◆ Tâche 1 ◆
D'après l'article sur le cycle menstruel et la Lune, pourquoi la question d'un lien entre la Lune et les règles n'avait-elle jamais été tranchée jusqu'ici ?
◆ Tâche 2 ◆
Veuillez reprendre l'article sur le cycle menstruel et la Lune depuis "à franceinfo" jusqu'à "soumises aux marées." inclus, en remplaçant "toutefois" par "cependant".
◆ Tâche 3 ◆
Poursuivez l'article sur le cycle menstruel et la Lune à partir de l'endroit où il s'arrête.

◆ Texte affiché ◆
René Ecochard, premier auteur de l'étude et médecin aux Hospices civils de Lyon

à franceinfo

"Cette rythmicité est très précisément contrôlée avec des corrections à long terme", poursuit Claude Gronfier, co-auteur de l'étude et chronobiologiste à l'Inserm. A ce stade, toutefois, personne ne sait si l'horloge concernée est la même que celle guidant le rythme circadien depuis l'hypothalamus. L'hypothèse est toutefois plausible. "Certains animaux ne peuvent être fécondés qu'à une période de l'année et mettre bas à une autre, observe toutefois le chercheur. Et nous savons que leur cycle saisonnier est contrôlé par l'horloge biologique circadienne". Seconde hypothèse : il s'agit d'un autre cycle hérité d'espèces anciennes, pourquoi pas maritimes, et soumises aux marées.

Un lien statistique entre la Lune et les règles

Les auteurs ont ensuite voulu vérifier si la Lune pouvait jouer un rôle de "synchroniseur" des cycles menstruels, comme peut le faire la lumière dans les rythmes circadiens. L'existence d'un lien entre le satellite naturel de la Terre et l'intimité des femmes, jusqu'ici, n'a jamais été réellement tranché. "Il n'y a pas de consensus sur la question, souligne Claude Gronfier. Un tiers des études ont montré un lien, un autre tiers n'en ont pas montré, et un dernier tiers des études étaient trop mal faites. La plupart du temps, les études ont porté sur de toutes petites populations, avec un nombre de cycles insuffisant et sans suivi à long terme."

Cette fois-ci, les auteurs ont pu appliquer leurs méthodes statistiques à un important jeu de données, avec la collaboration de collègues américains. Et surprise : sont alors apparues des associations "occasionnelles" mais "significatives" entre les cycles menstruels et le cycle de la Lune.

"Le cycle menstruel dérive à sa propre vitesse. Le cycle lunaire dérive à sa propre vitesse. Et, à un moment donné, les deux vont se croiser. Cette association va durer entre un et trois jours, selon les femmes."

◆ Coordonnées des articulations nommées ◆
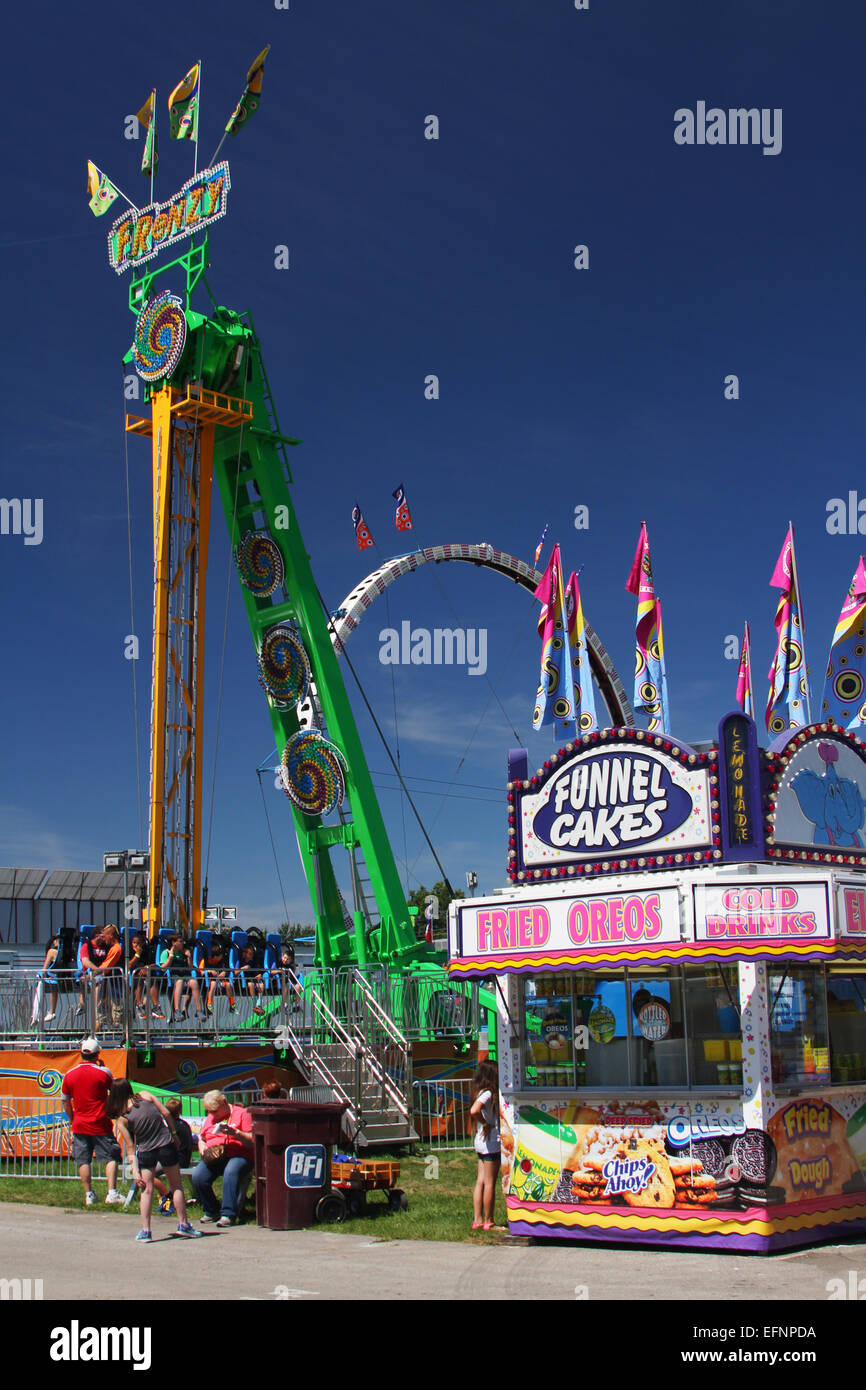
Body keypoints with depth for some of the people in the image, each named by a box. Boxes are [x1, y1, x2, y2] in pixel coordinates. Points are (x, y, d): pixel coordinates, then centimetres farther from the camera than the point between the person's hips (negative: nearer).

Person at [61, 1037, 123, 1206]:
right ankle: (112, 1193, -6)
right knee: (111, 1158, 3)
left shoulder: (69, 1075, 0)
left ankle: (89, 1195, 13)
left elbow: (66, 1102, 8)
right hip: (100, 1126, -3)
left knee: (83, 1161, 10)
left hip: (80, 1126, 3)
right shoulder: (103, 1072, -11)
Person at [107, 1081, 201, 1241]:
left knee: (147, 1190, 11)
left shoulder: (121, 1119, -5)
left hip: (145, 1152, 0)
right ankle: (183, 1224, 16)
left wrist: (135, 1170, -1)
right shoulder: (144, 1095, -4)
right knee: (177, 1186, 13)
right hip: (166, 1146, 1)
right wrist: (173, 1134, 10)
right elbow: (166, 1113, -3)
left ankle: (145, 1230, 7)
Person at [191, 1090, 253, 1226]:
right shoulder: (210, 1118, 21)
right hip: (213, 1158, 5)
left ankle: (228, 1215, -35)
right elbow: (201, 1138, 28)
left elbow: (252, 1142, -5)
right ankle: (211, 1211, -2)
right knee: (197, 1176, -23)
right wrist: (202, 1147, 5)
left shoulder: (242, 1114, 2)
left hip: (238, 1156, -5)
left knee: (230, 1172, -38)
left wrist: (235, 1132, -20)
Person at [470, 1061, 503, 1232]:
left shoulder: (482, 1092, 11)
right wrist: (486, 1124, -19)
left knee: (481, 1181, 9)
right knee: (490, 1183, -2)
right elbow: (474, 1111, -33)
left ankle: (477, 1220, 11)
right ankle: (488, 1222, 4)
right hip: (491, 1142, -9)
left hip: (481, 1143, 9)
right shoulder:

◆ Réponse 1 ◆
Il n'y avait pas de consensus : un tiers des études montraient un lien, un autre tiers n'en montraient pas, et le dernier tiers était trop mal fait. La plupart de ces études portaient aussi sur de très petites populations, avec un nombre de cycles insuffisant et sans suivi à long terme.

◆ Réponse 2 ◆
à franceinfo

"Cette rythmicité est très précisément contrôlée avec des corrections à long terme", poursuit Claude Gronfier, co-auteur de l'étude et chronobiologiste à l'Inserm. A ce stade, cependant, personne ne sait si l'horloge concernée est la même que celle guidant le rythme circadien depuis l'hypothalamus. L'hypothèse est cependant plausible. "Certains animaux ne peuvent être fécondés qu'à une période de l'année et mettre bas à une autre, observe cependant le chercheur. Et nous savons que leur cycle saisonnier est contrôlé par l'horloge biologique circadienne". Seconde hypothèse : il s'agit d'un autre cycle hérité d'espèces anciennes, pourquoi pas maritimes, et soumises aux marées.

◆ Réponse 3 ◆
Claude Gronfier, chronobiologiste à l'Inserm

à franceinfo

Principal enseignement de l'étude : cette brève corrélation temporelle existe chez toutes les femmes. "Il y a un lien avec la Lune. Il est modeste, mais il existe. Il n'y a pas de doute", résume René Ecochard. A ce stade, pour autant, cette observation ne permet pas de dire que la Lune "synchronise" les cycles menstruels régulés par une horloge interne. "Nous ne savons pas à quoi cette association peut servir et nous n'arrivons pas à l'expliquer pour l'instant", explique Claude Gronfier. Pour ajouter au mystère, les cycles débutent plus souvent à la Lune croissante chez les femmes européennes, et à la pleine Lune chez les femmes américaines.

"Nous découvrons qu'il existe une horloge interne pour les cycles menstruels. Et qu'elle est sensible à l'extérieur, comme le nycthémère [cycle biologique de 24 heures]."

René Ecochard, médecin des Hospices civils de Lyon

à franceinfo

Il faudra des études plus poussées pour savoir si la Lune joue réellement un rôle dans la régularité des cycles menstruels. Et même si cela est avéré, il faudra encore un modèle statistique complexe, avec un ensemble de données bien plus vaste, pour évaluer l'importance de cet élément dans l'harmonisation des cycles. Celle-ci sera sans doute modeste, avertissent les auteurs.

"L'effet hebdomadaire est bien plus fort qu'un effet éventuel de la Lune, avertit René Ecochard. Les gens ne le voient pas trop, mais les règles viennent le plus souvent les jeudis et vendredis. Je travaille sur le pourquoi, et notamment sur les données de sommeil. Quand il fait nuit, en effet, nous sécrétons de la mélatonine, qui agit sur le follicule de l'ovaire." Tous ces travaux pourront peut-être permettre, un jour, de mettre en place des traitements innovants contre les troubles de l'ovulation et de la fertilité.